PASSAGE FOR REVIEW =
######

Relevant Work in Geoscience Education Research

Many students may have natural spatial thinking ability, while others may lack this skill, which could make learning geological concepts more challenging (Ishikawa & Kastens, 2005).

Since spatial reasoning ability has been shown to be malleable (Uttal et al., 2013), many researchers have explored interventions designed to train spatial thinking skills in the geosciences. For example, Titus and Horsman (2009) performed a semester-long study training students from two different populations in spatial visualization. This study assessed the effect of spatial training with Spatial Intelligence and Learning Center (SILC)-verified assessment strategies and improved undergraduate student performance, as well as students’ overall course grades. In a study conducted by Ormand et al. (2014), students in a variety of geoscience courses, from introductory to senior level major courses, and with various degrees of incoming spatial ability experienced spatial skill gains from simply being exposed to spatial concepts during the course. Gold et al. (2018) found that regular, short interventions throughout an academic semester improve students’ spatial thinking skills significantly with a moderate to large effect size when compared to an instruction-as-usual control group. They also found that about 15% of the students improved their spatial skills to the point that they would be considered high enough for those commonly entering/continuing in STEM.

Spatial training using new technologies has been a growing area in the geosciences. McNeal et al. (2020) conducted a study aimed to understand the impact of using an augmented reality (AR) sandbox on students’ topographic map performance. They found that students with higher spatial ability tended to perform better on the task with the AR sandbox than those with lower spatial ability, but that this performance gap was mitigated with more structured activities in the sandbox. This finding led to the idea that perhaps the AR sandbox could support students’ spatial thinking skills. Johnson and McNeal (in review) have since shown that the AR sandbox has the potential to support student spatial skill development. They implemented activities with students in a lab environment to aid their development of spatial orientation, spatial rotation, and spatial visualization skills. Results indicate that the AR sandbox may have the greatest potential to assist students in developing their spatial visualization skills. Spatial visualization was the area in which students identified the most challenges and the least strategies during their problem-solving.

######

EXTRACTED INFORMATION =
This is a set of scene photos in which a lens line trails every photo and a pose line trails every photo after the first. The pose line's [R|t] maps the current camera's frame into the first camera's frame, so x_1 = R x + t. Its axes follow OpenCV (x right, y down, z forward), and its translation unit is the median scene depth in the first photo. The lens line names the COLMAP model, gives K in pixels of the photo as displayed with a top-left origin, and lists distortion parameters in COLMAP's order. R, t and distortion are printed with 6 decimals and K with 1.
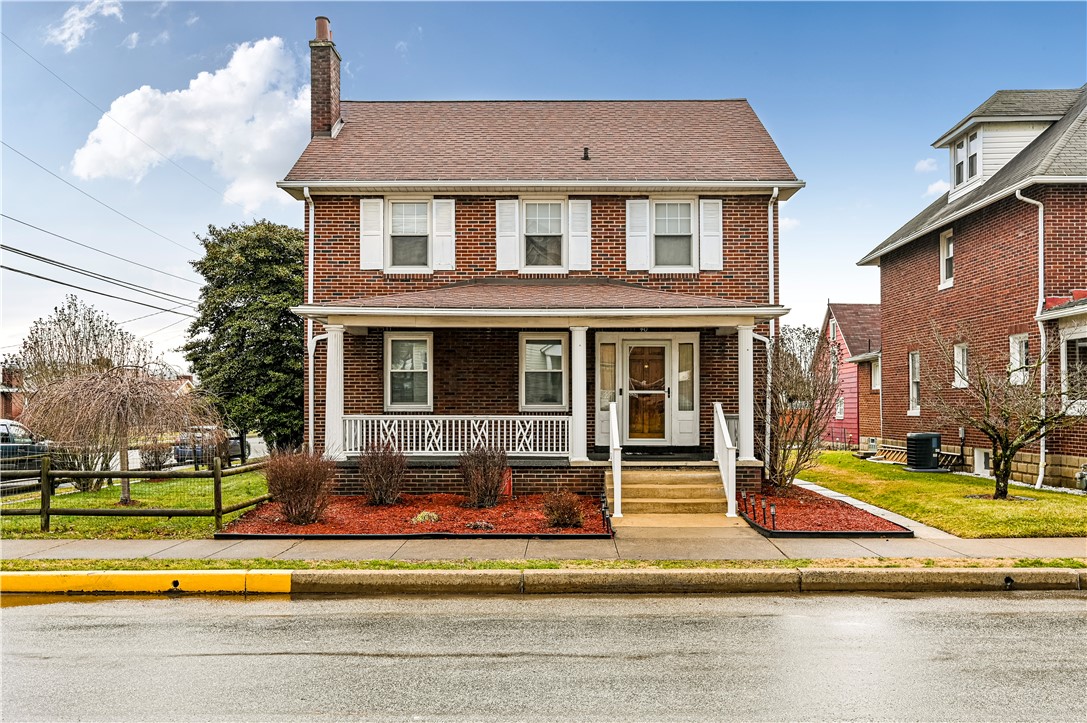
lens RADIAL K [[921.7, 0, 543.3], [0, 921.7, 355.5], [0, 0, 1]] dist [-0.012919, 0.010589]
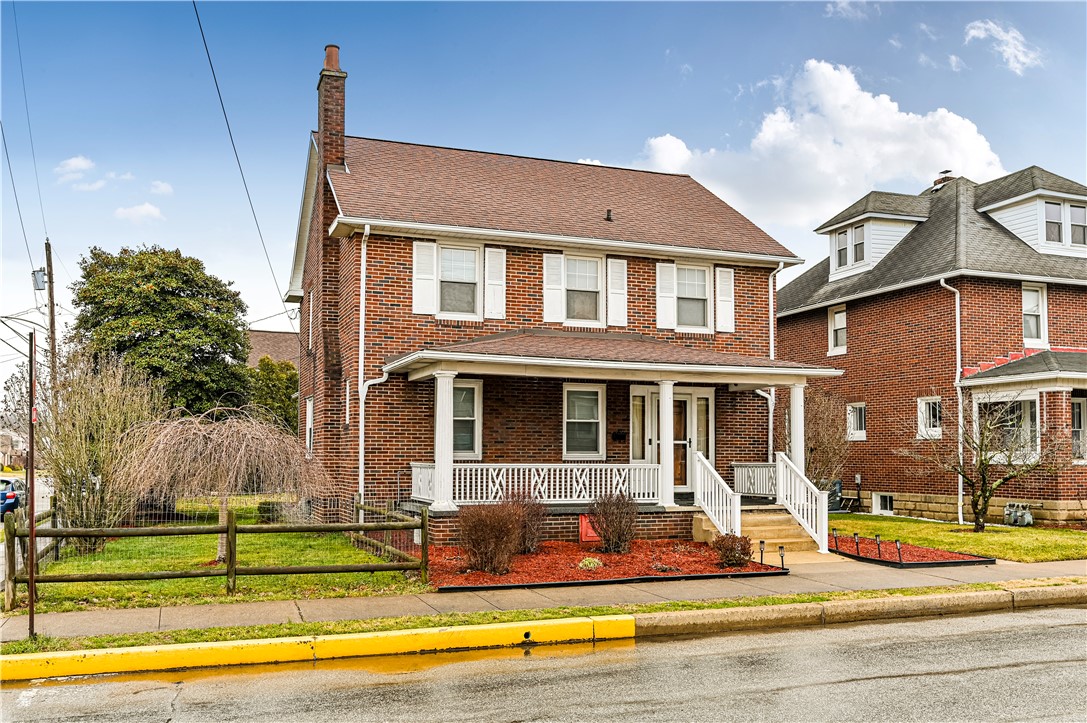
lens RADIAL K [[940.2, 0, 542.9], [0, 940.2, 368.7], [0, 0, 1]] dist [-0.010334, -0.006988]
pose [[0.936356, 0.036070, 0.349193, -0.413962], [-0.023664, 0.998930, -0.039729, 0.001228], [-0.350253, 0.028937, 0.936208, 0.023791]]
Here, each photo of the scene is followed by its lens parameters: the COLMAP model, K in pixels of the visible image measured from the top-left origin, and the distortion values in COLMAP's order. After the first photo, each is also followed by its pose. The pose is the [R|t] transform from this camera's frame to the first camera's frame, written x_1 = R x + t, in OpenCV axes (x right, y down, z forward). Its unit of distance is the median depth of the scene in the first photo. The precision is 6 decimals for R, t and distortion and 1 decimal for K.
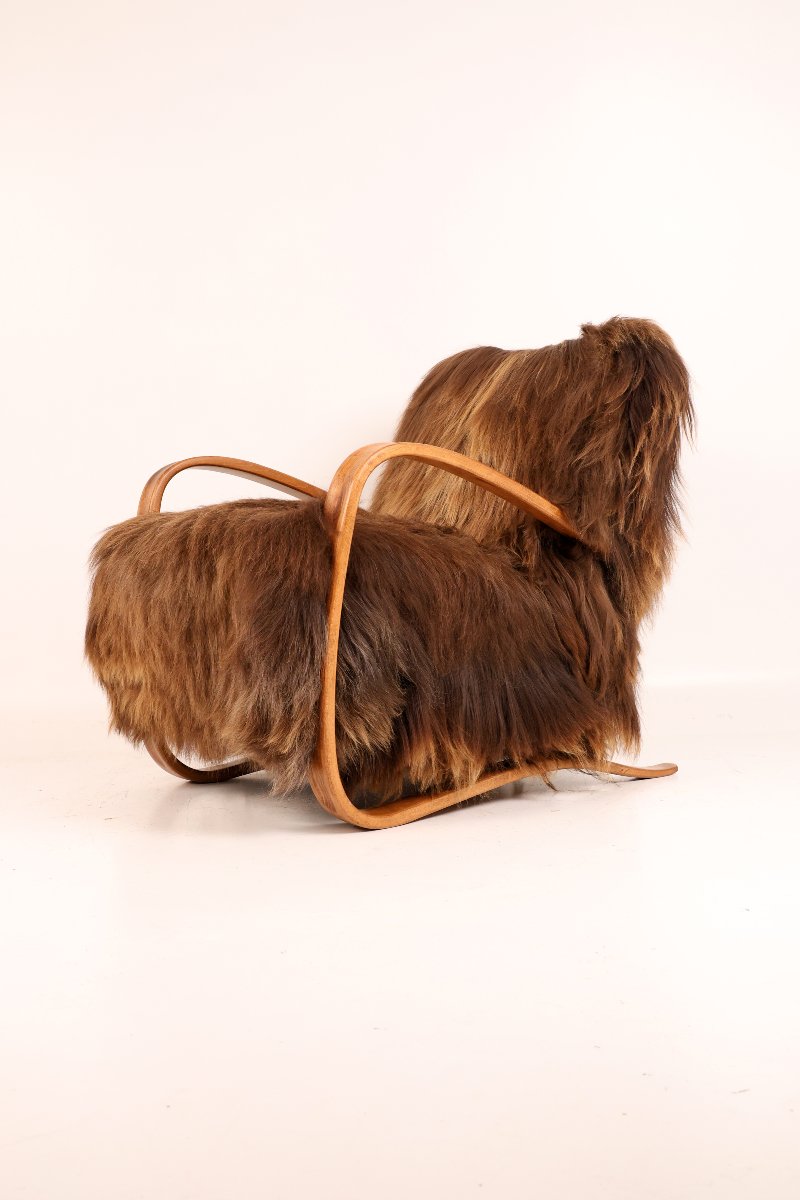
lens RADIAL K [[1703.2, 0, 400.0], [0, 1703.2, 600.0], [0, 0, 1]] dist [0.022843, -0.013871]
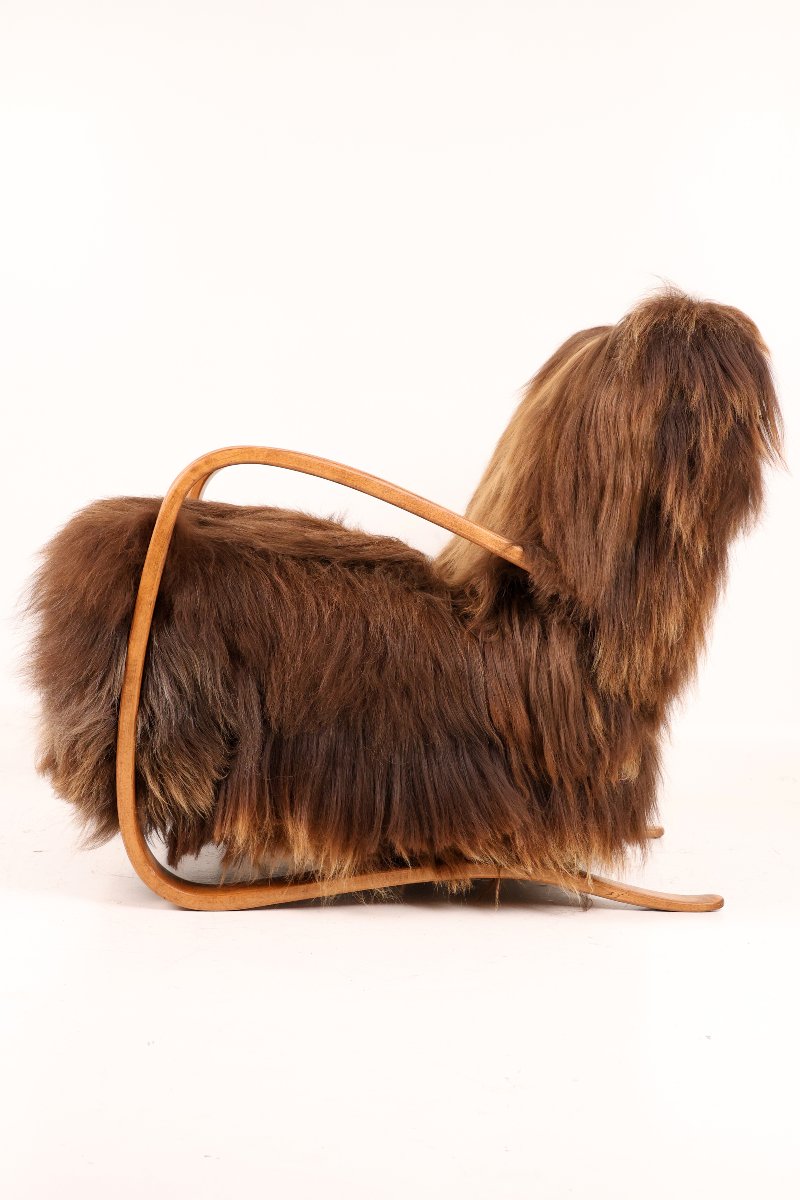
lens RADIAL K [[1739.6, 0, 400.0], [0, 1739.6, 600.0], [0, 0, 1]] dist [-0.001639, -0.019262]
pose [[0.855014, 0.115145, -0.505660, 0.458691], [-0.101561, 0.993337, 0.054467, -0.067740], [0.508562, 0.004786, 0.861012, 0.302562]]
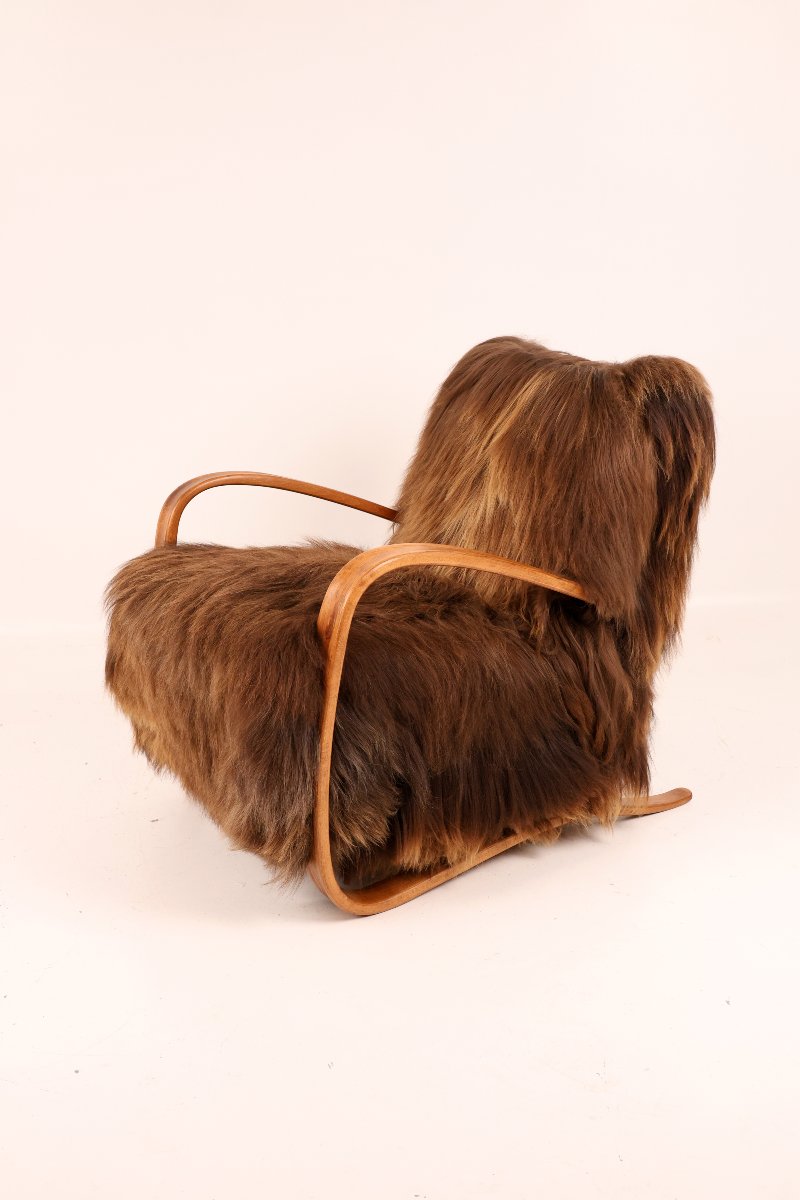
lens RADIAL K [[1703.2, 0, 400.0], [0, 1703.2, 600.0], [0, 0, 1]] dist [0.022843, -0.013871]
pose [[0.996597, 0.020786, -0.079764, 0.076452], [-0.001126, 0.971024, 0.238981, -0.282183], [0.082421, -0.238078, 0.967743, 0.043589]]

######

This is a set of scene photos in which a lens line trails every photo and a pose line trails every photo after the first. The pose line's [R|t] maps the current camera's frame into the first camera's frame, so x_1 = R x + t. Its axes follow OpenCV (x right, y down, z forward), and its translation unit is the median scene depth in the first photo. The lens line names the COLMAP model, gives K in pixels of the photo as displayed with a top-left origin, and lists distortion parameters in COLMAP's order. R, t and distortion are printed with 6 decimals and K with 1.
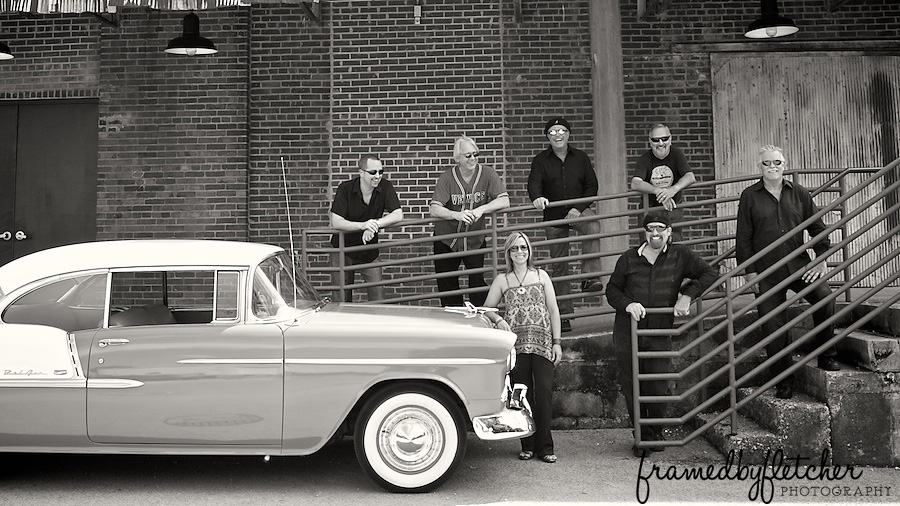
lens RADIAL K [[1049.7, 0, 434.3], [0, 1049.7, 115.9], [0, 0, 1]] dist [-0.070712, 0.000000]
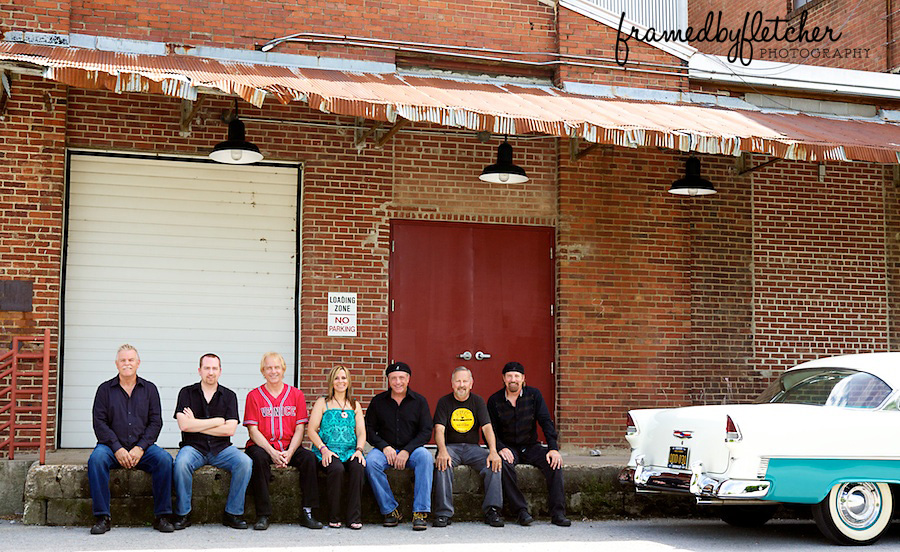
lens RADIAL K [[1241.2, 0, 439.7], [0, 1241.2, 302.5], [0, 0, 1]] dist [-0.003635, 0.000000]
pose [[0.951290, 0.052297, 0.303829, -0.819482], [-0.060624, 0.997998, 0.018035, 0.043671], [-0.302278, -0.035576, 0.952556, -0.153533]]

######

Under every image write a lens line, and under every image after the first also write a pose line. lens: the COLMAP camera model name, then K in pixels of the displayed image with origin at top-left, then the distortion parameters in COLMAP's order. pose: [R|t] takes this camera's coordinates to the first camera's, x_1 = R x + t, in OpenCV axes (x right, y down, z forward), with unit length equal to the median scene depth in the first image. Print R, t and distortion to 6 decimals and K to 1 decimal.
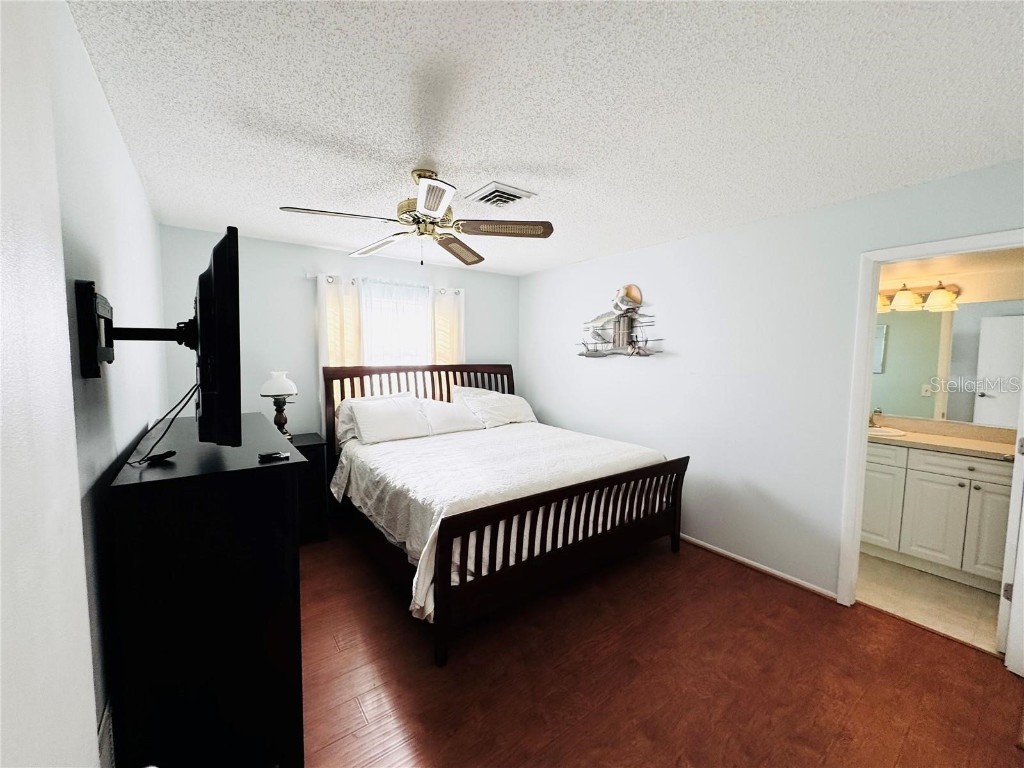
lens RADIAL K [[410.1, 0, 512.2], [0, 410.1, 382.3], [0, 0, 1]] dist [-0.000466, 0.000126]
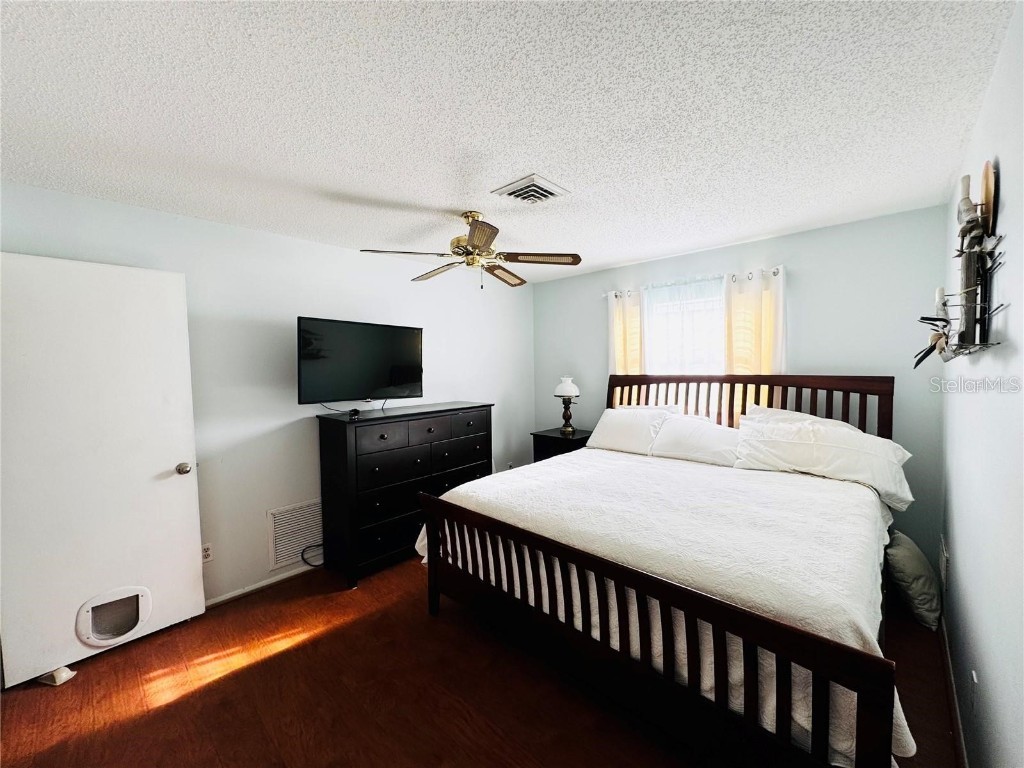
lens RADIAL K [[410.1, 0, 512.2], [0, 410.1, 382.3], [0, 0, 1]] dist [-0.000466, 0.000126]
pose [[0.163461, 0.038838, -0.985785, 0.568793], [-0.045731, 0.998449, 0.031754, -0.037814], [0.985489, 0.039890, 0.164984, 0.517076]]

######

WHAT THIS EXERCISE ASKS =
1. Return everything from "Many students may" down to "(Ishikawa & Kastens, 2005)." in the geoscience education passage, copied word for word.
2. Answer these from the geoscience education passage:
(a) According to Gold et al. (2018), about what share of students raised their spatial skills to a level considered high enough for those entering or continuing in STEM?
(b) What tool did McNeal et al. (2020) use in their study of students' topographic map performance?
(c) In which spatial skill area did students identify the most challenges during their problem-solving?

ANSWERS =
1.
Many students may have natural spatial thinking ability, while others may lack this skill, which could make learning geological concepts more challenging (Ishikawa & Kastens, 2005).

2.
(a) About 15%
(b) An augmented reality (AR) sandbox
(c) Spatial visualization